Dengan mengevaluasi untung rugi dari konsep pertamanya, akhirnya Olympus
menyederhanakan sistem live-view berikutnya menjadi hanya satu sensor. Tak lama berselang sistem live-view
ini diadopsi dan disempurnakan oleh Panasonic (Lumix LC-10), Nikon
(D-300) dan Canon (EOS 40D, EOS 450D) meski dengan beberapa perbedaan
minor. Saat ini Sony mengumumkan metode live-viewnya yang justru memakai dua sensor seperti Olympus generasi pertama, namun dengan klaim menjadi sistem live-view tercepat saat ini.
Auto fokus pada kamera DSLR memiliki keunggulan dibanding kamera saku karena dilakukan memakai proses phase detect dibanding kamera saku yang memakai contrast-detect. Keunggulan utamanya adalah dalam hal kecepatan dan ketepatan mencari fokus. Dengan mengimplementasikan sistem live-view
pada kamera DSLR, konsekuensi utamanya adalah proses auto fokus akan
menjadi lebih rumit, yang berdampak pada penurunan kecepatan auto fokus
itu sendiri, terutama pada sistem live-view dengan sensor tunggal. Ceritanya begini, karena sensor tunggal pada DSLR yang memakai mode live-view harus terus menerima cahaya dari lensa, maka cermin yang berada di depan sensor harus diturunkan (mirror-down).

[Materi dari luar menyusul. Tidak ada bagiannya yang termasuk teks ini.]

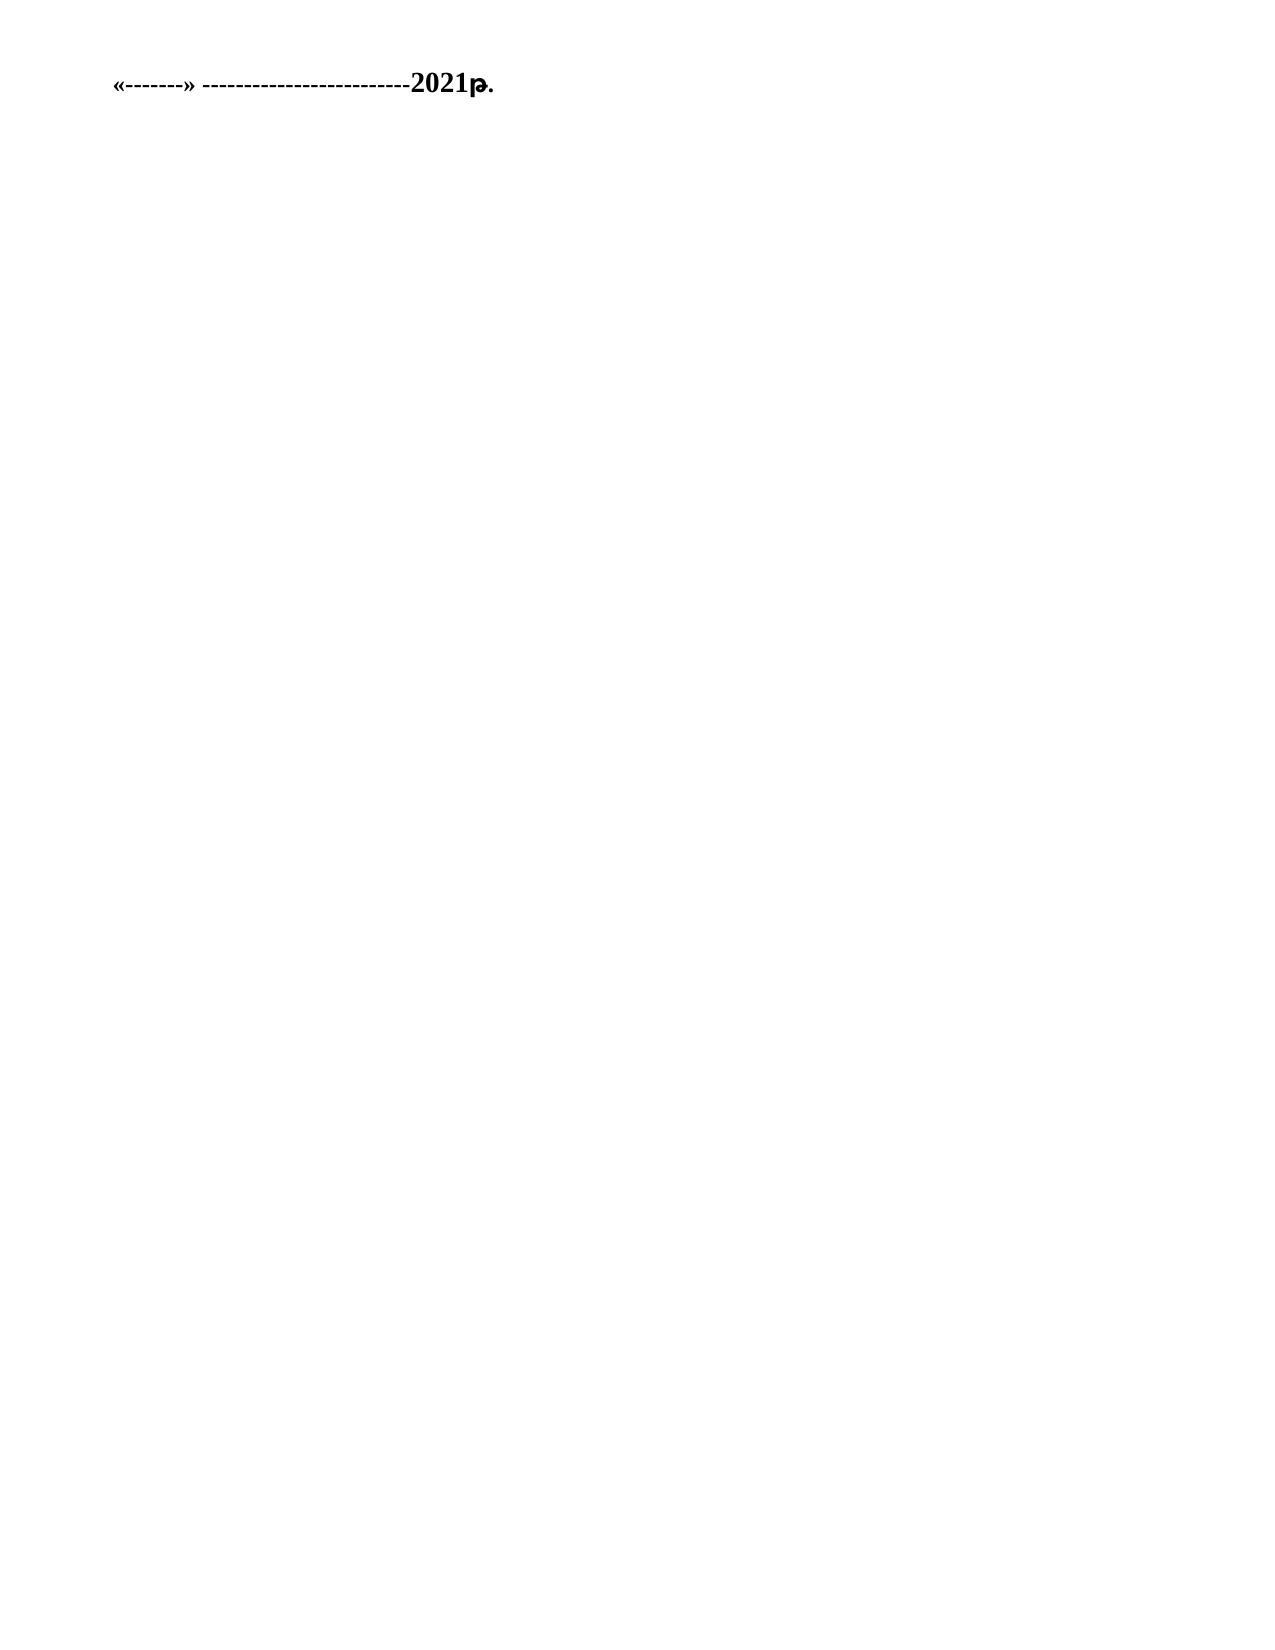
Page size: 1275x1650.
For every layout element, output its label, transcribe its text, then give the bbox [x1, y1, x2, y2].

text «-------» -------------------------2021թ. [112, 66, 1181, 100]
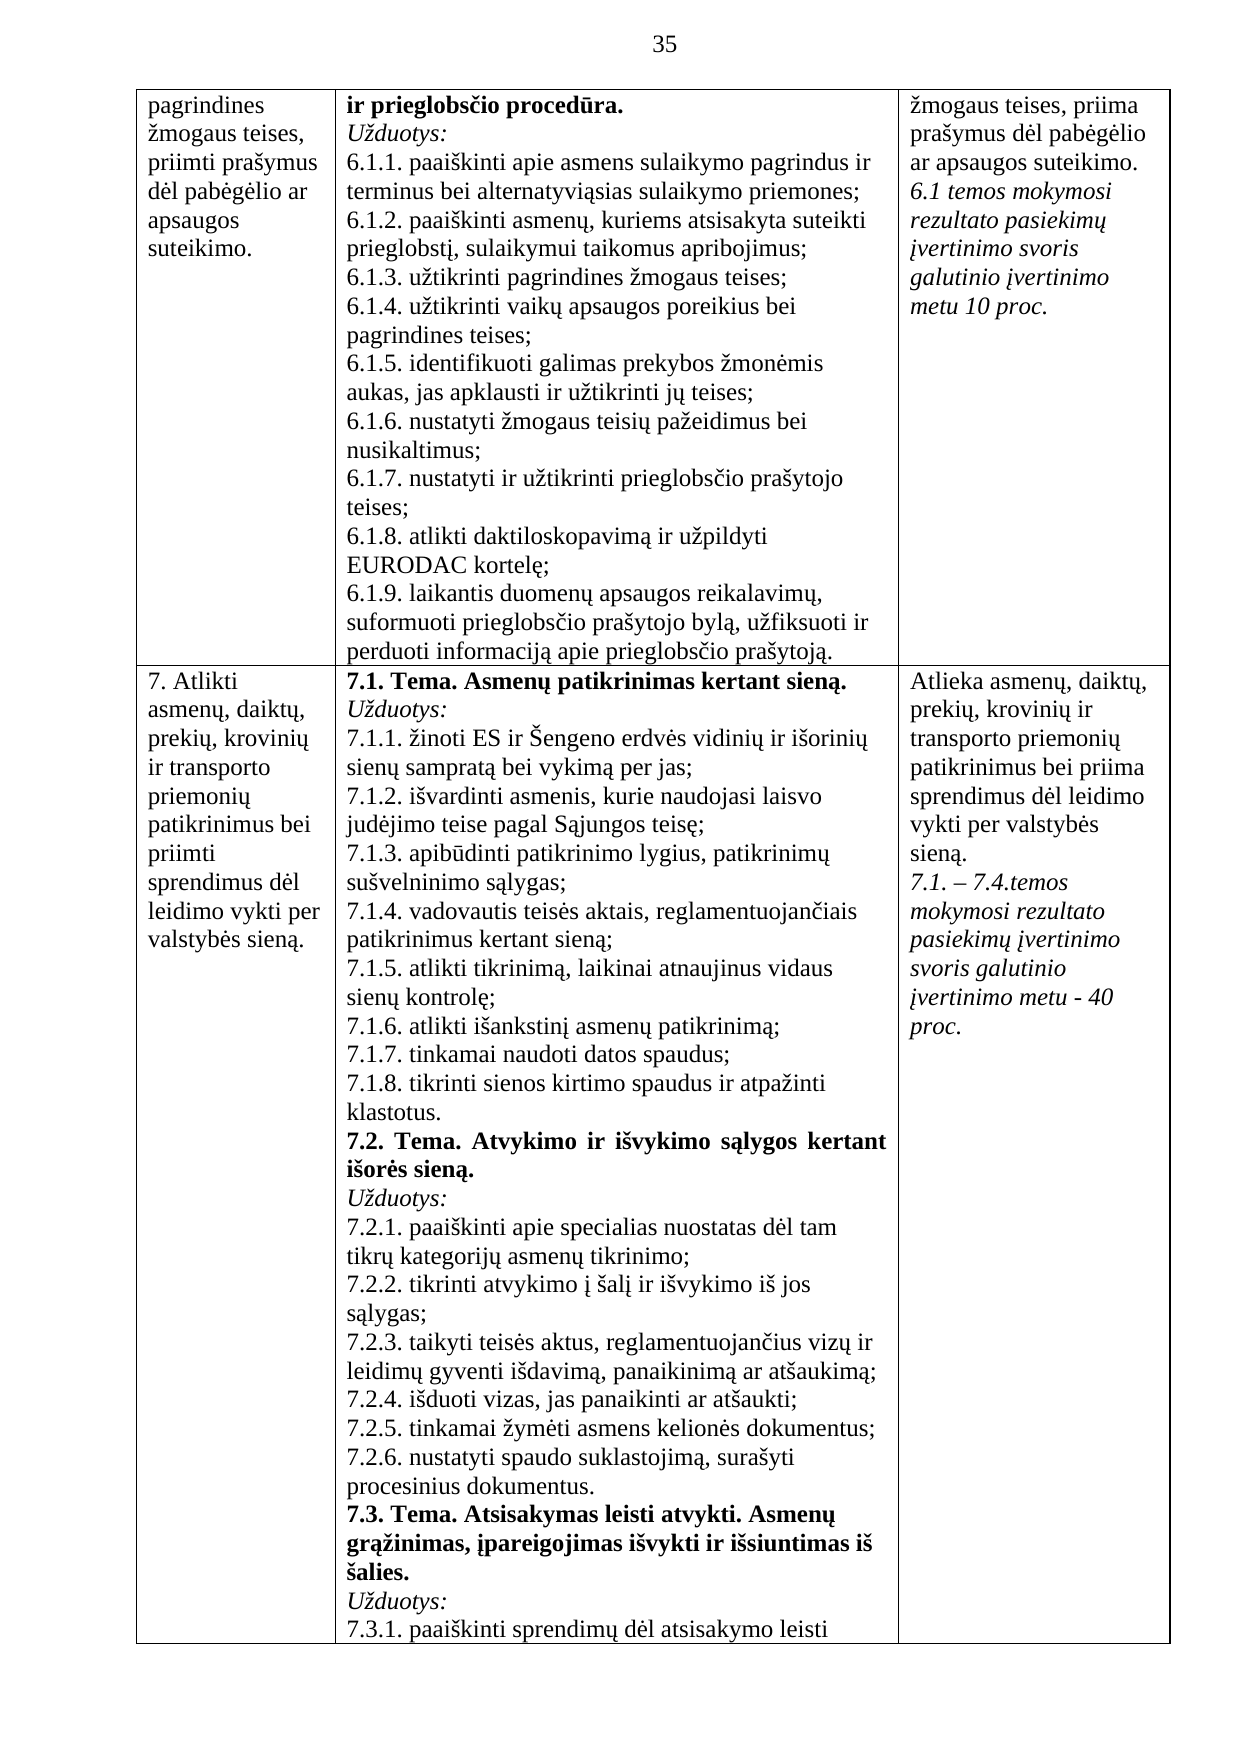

Efek turunnya cermin ini adalah sistem auto fokus kamera menjadi tidak
berfungsi. Untuk itu, saat kamera harus mencari fokus (saat tombol shutter ditekan dan ditahan) maka cermin terpaksa harus kembali diangkat (mirror-up) dan otomatis menutupi sensor sehingga proses live-view
akan terputus sesaat. Naik turunnya cermin setiap mencari fokus inilah
yang membuat rumit dan menyita waktu saat memotret dengan memakai
fitur live-view.
Penggunaan fitur live-view ini membawa pengalaman tersendiri bagi
pemakai kamera DSLR modern. Beberapa manfaat yang didapat dengan fitur
ini semestinya dapat menambah kreativitas dalam memotret bahkan
memberi keleluasaan memotret dari sudut-sudut ekstrim. Namun perlu
dicatat bahwa fitur ini tidak ada kaitannya dengan kualitas gambar yang
dibuat oleh kamera DSLR, melainkan hanya sebagai fitur pelengkap yang
akan menjadi tren. Banyak kamera DSLR yang tidak dilengkapi fitur ini
dan para pemakainya pun tidak pernah mempermasalahkannya seperti saya
sendiri yang saat ini menggunakan Nikon D3000, namun bila memang kamera
DSLR yang kita miliki telah dilengkapi fitur live-view tentu
akan menjadi suatu nilai tambah tersendiri. Namun sayangnya, meski
secara teknis sangat memungkinkan, hingga saat ini belum ada satu
kamera DSLR pun yang mengoptimalkan fitur live-view ini menjadi fitur movie. Kita tunggu produsen mana yang akan memulai mengoptimalkan fitur live-view ini menjadi fitur movie.